Мне, казалось бы, ничто не угрожало — во всяком случае, ничто не предвещало мне тюремно-лагерного будущего. За несколько лет до моей встречи с Асарканом мы под руководством Александра Меламида, будущего соц-артиста, создали свое пародийно-тайное сообщество — Конгрегацию ситуайенов с Советом Вечных, с загадочными заседаниями, протоколами и вымышленными святыми. Это была первая попытка создать религиозный орден вне каких-либо советских идей. Моя одержимость личностью Асаркана воспринималась Меламидом как предательство нашего юношеского союза — возвращение в круг старших, одержимых идеологией и политикой. Мы же считали себя стоящими над схваткой. Мы были из другой эпохи, лишенные позвоночного страха перед сталинскими органами. Сейчас, впрочем, мне мои товарищи указывают, что меня выгнали с работы за то, что я подписал письмо протеста против увольнения с работы одного из активистов диссидентского движения (кто-то, скорей всего, подписал, в свою очередь, письмо протеста против моего увольнения и тоже был уволен с работы), но я тут же нашел новую работу; в мою коммунальную квартиру наведывались из КГБ — спрашивали у соседей, кто ходит ко мне в гости и часто ли, но никаких официальных угроз на мой счет не последовало; и, наконец, меня пытались забрать в армию, чтобы припугнуть и изолировать меня от вредного влияния врагов народа, и я месяц находился в бегах, пьянствовал и танцевал на тайных квартирах, но в конце концов представил медицинскую справку, оправдывающую мою армейскую неявку хронической болезнью моего позвоночника. Во время вызовов в КГБ моих знакомых некоторых из них спрашивали, а почему Зиник не уезжает?

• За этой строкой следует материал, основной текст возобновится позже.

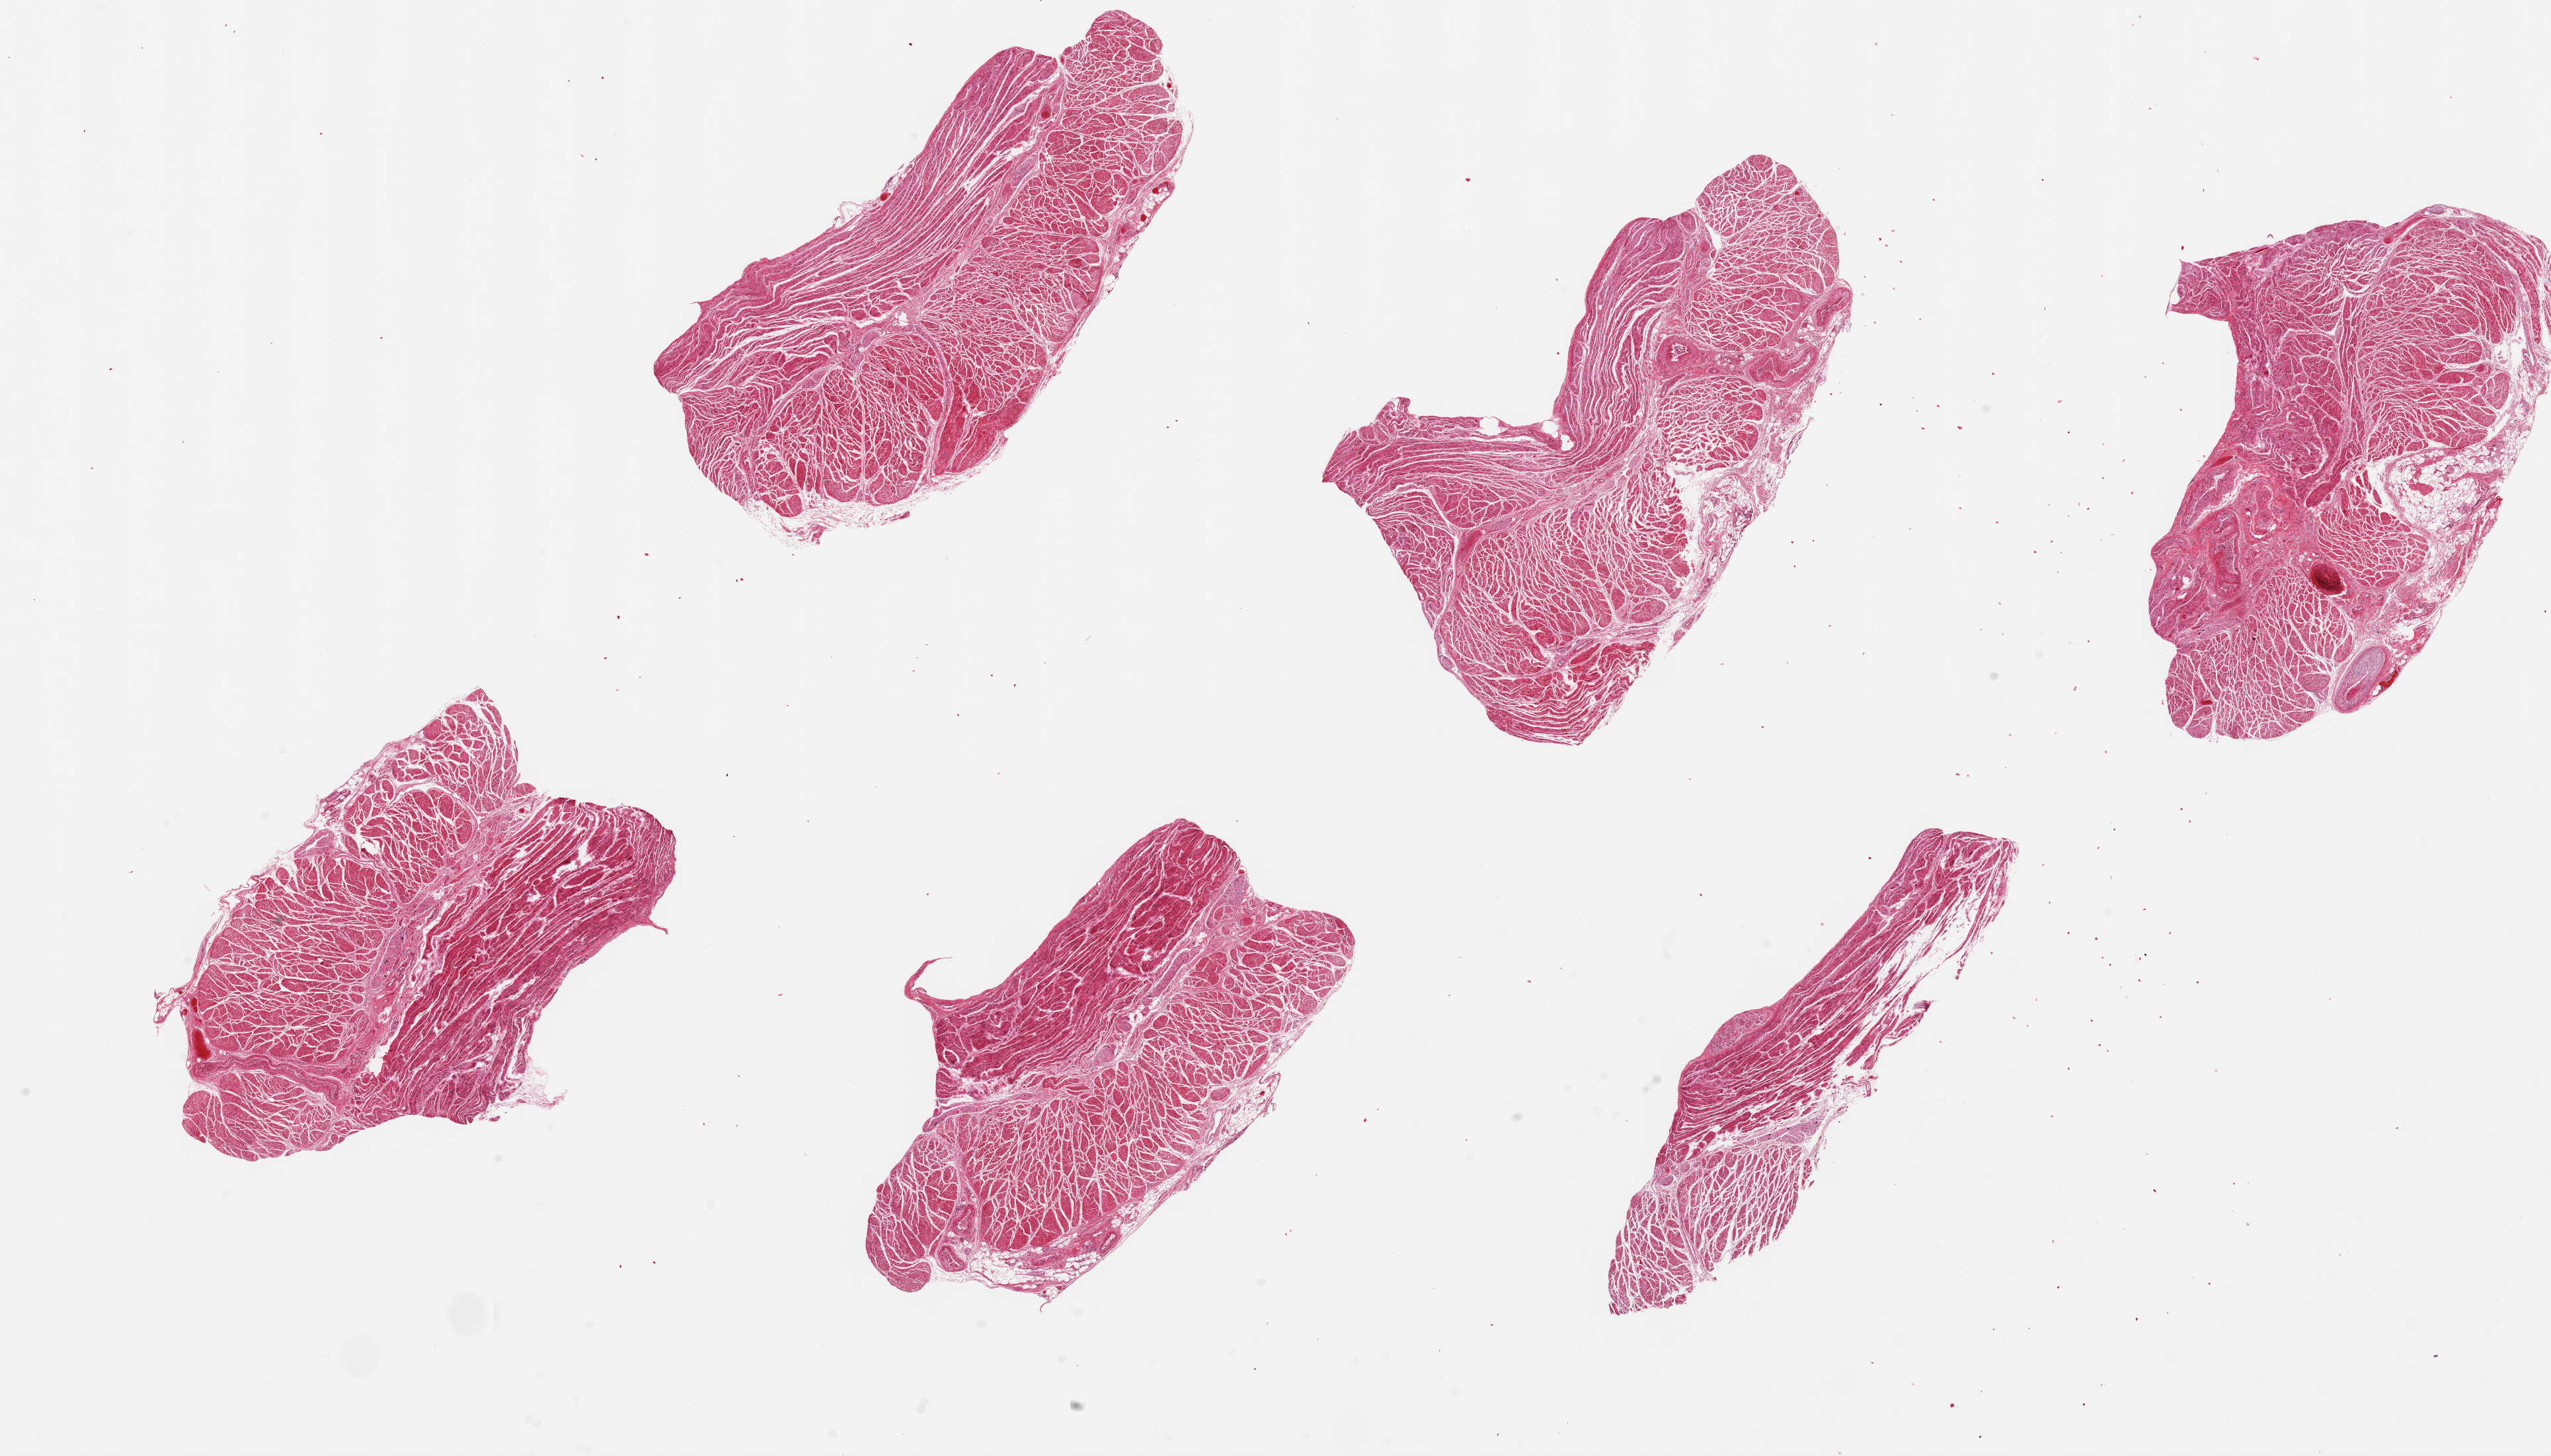
Whole-slide image, H&E stain — whole scanned area (about 30.5 x 17.4 mm) shown as a low-resolution overview, PAXgene-fixed, paraffin-embedded tissue, sampled site (target tissue): gastroesophageal junction, donor tissue sample. Donor sex: male.
Review note (as recorded): 6 pieces, up to 7x4mm; all muscularis, good specimens.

Вполне возможно, что из-за своей несдержанности я бы договорился до психушки. Но когда я решил эмигрировать, я не считал, что мне угрожает арест. Я уходил из жизни, которая казалась мне тупиковой. В действительности же я был частью массового психоза — необъяснимого, как массовое перемещение каких-нибудь насекомых, движения народов. Никаких логических объяснений своему решению покинуть Россию я дать сейчас не могу. В эпоху Шабтая Цви ощущение конца света подстегивалось фатальными катастрофами: погромами евреев бандами Хмельницкого на Украине, Великим пожаром в Лондоне, очередной эпидемией чумы, чего только катастрофического не случилось в тот роковой 1666 год, когда Шабтай решил сменить ермолку на тюрбан. Человек, принимающий решение покинуть родную страну, когда его жизни не угрожает смертельная опасность, не руководствуется рациональными соображениями: он — эмоциональный заряд той массовой истерии, которая вполне сравнима с апокалиптическими видениями тех, кто верил в приход Мессии. Почему люди, не имевшие никакого отношения к иудаизму и еврейству, начинают воображать себя библейскими иудеями? Откуда такое неверие в собственное «земное» — там, где ты родился и вырос, — будущее? Советская власть была своего рода религией, и поэтому переходом в другую религию следует считать и эмиграцию из Советского Союза.